Taking an initial look at the scan of the heart and you would think it was a scan of a fire, not the heart of a young boy. The fiery colors indicate blood flow, but in this case it is flowing in the wrong direction. That's because there's a hole where a wall should be between the upper heart chambers, the atria.

"The challenge for the heart to deal with volume overload, so it's extra flow to the right side, the right side dilated it can develop arrhythmia's and irregular heart rate and ultimately changes in the lungs and the right sided heart failure," said Dr. Achi Ludomirsky from NYU Langone Health.

Abdi's mother said three years ago doctors in Honduras found a heart murmur while doing a routine checkup, but that until recently, he seemed fine.

She said that Abdi's normally high grades started dropping and that he complained of dizziness and feeling shaky. Abdi also started having memory problems, likely because his brain just wasn't getting enough oxygenated blood.

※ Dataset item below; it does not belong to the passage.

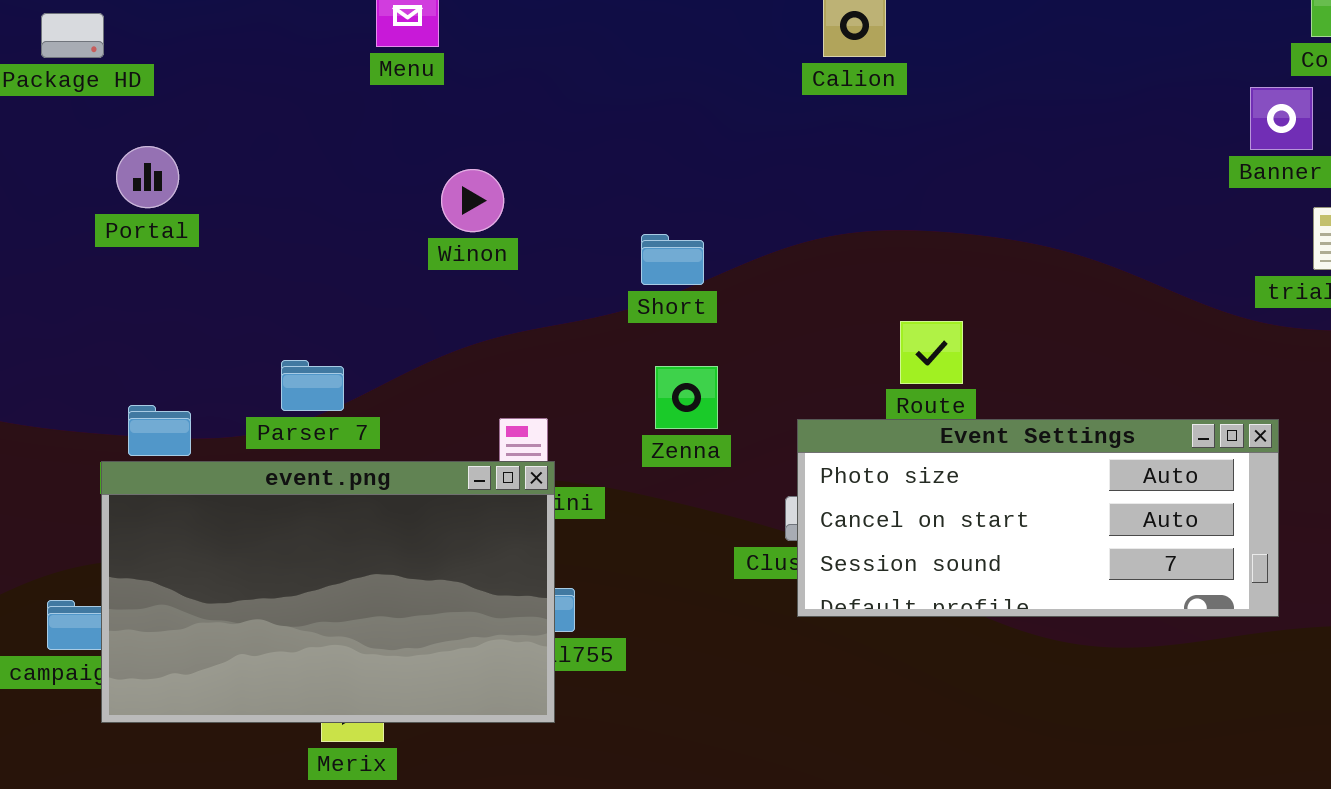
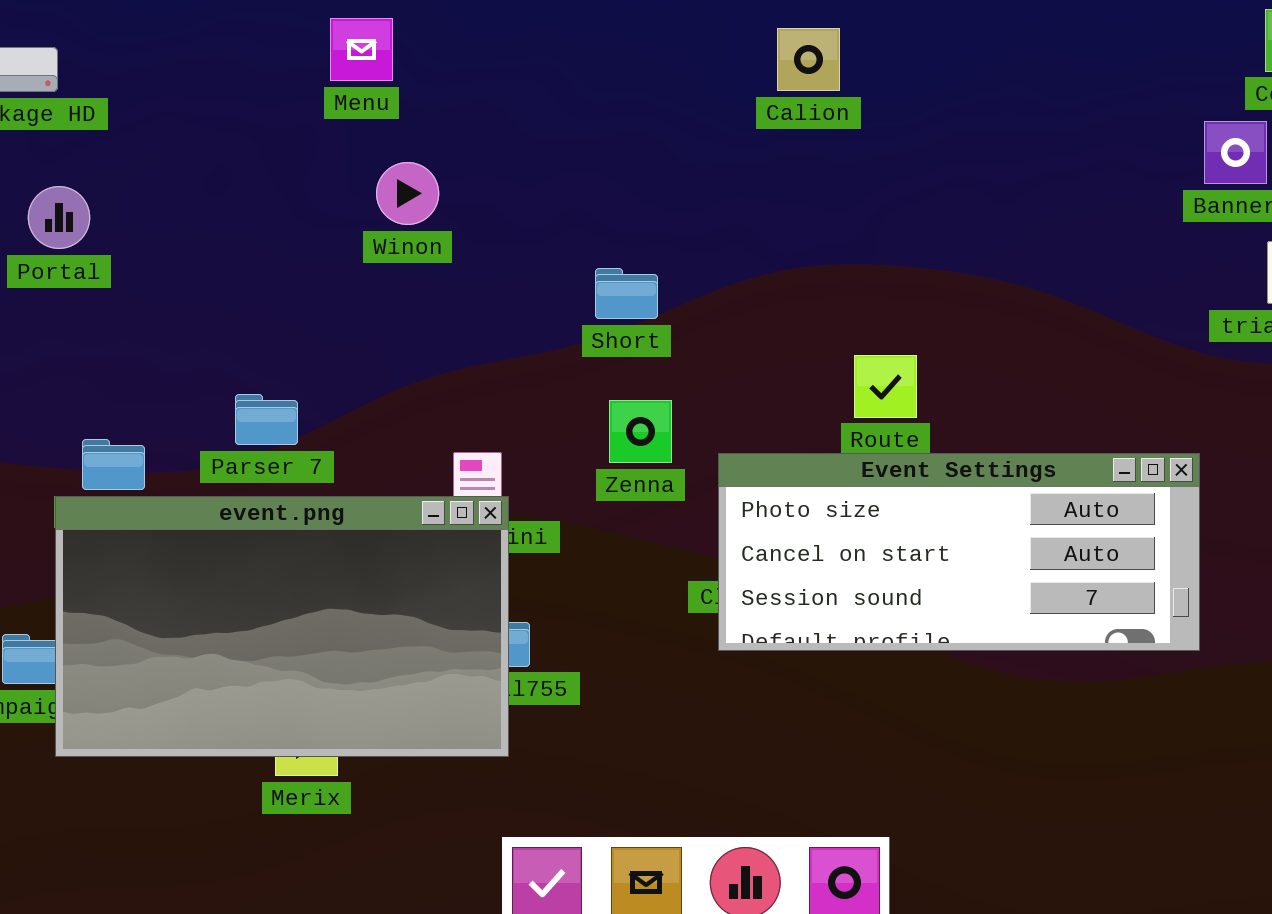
Portal: [116,146,179,208] -> [28,186,90,249], moved
Winon: [441,169,504,232] -> [376,162,439,225], moved
Event Settings: [797,419,1279,617] -> [718,453,1200,651], moved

That's where Project Kids Worldwide stepped in, a non-profit organization founded by the late Dr. Stephen Colvin and continued by his widow, Helane. It brings kids who need life saving heart surgery to the Hassenfeld Children's Hospital at NYU Langone providing and covering visas, transportation, housing, meals and medical and surgical costs.

Dr. Ralph Mosca is the pediatric heart surgeon who donated his services to close the hole in Abdi's heart.

"What we did was, using the bypass machine, close that hole by using some of the tissue from around his hear, the pericardial sac, so we actually fashioned a patch out of it and then sewed it to the edge of the defect," said Mosca.

And just 10 days after his surgery, Abdi is doing beautifully. His chest incision is healing nicely and he's already gaining weight.

Less than a month after his surgery he's back home in Honduras, happy and healthy.

Abdi said this whole experience has made him want to become a doctor. His mom wants to thank NYU and Project Kids Worldwide for giving her son the chance to fulfill that dream.

The patched hole in Abdi's heart will be covered with normal tissue and his heart will grow normally.